### What the task requires
Rewrite the rows from the line containing "Enter the volume" through the line containing "535.5914,m³", putting "flow meter" in place of "water meter" and changing nothing else. Leave the pictures out.

### Data supplied
*** Begin section ***
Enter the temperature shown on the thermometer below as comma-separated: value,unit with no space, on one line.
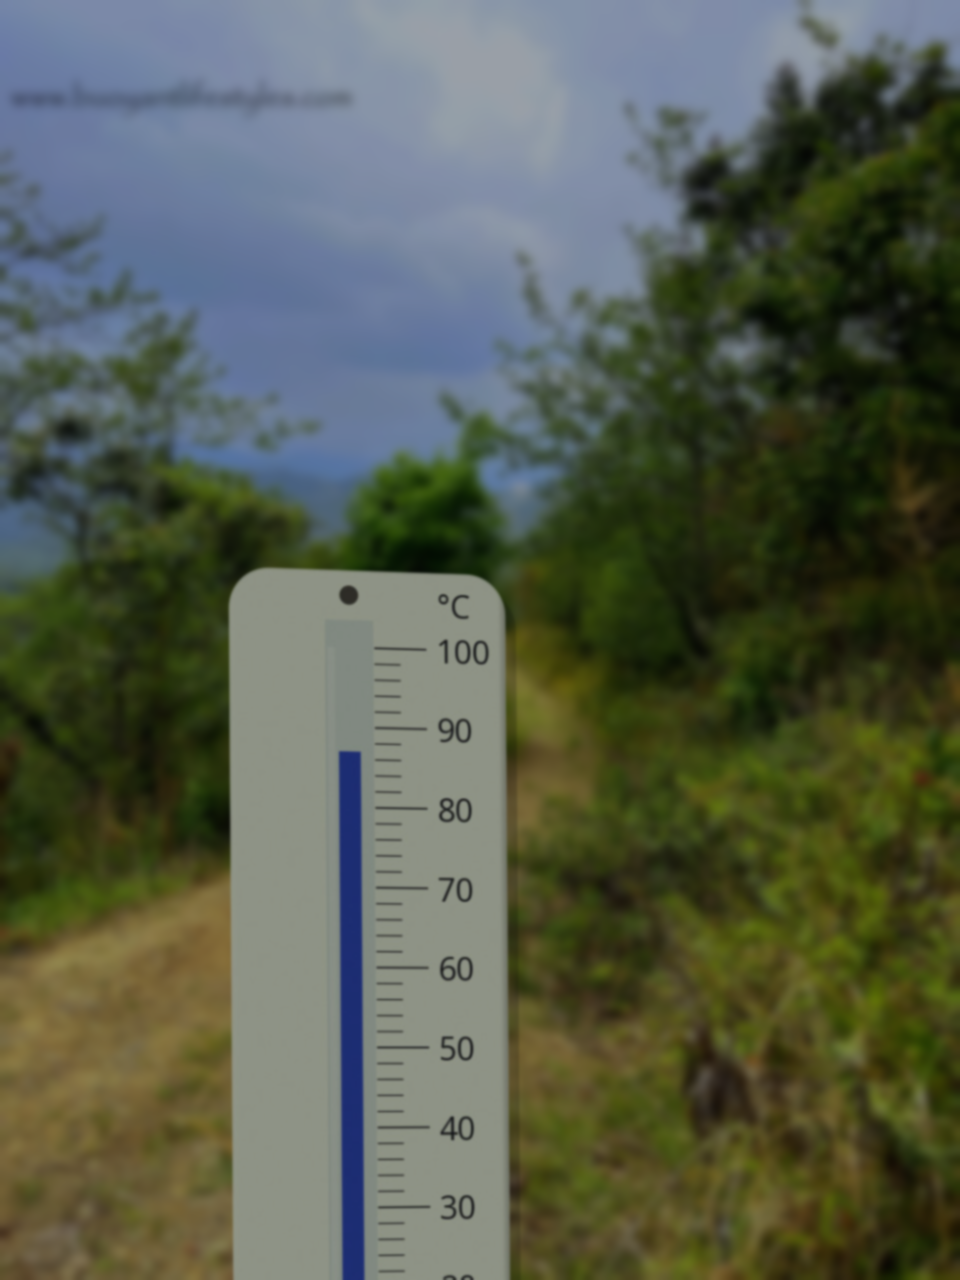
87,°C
*** End section ***
*** Begin section ***
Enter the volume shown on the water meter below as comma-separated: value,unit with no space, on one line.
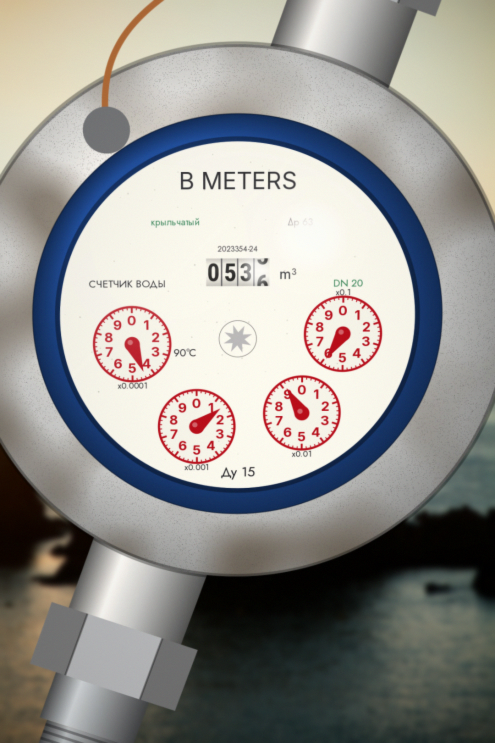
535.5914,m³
*** End section ***
*** Begin section ***
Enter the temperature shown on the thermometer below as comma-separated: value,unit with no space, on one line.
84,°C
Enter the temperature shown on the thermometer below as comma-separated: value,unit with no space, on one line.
*** End section ***
### Solution
Enter the volume shown on the flow meter below as comma-separated: value,unit with no space, on one line.
535.5914,m³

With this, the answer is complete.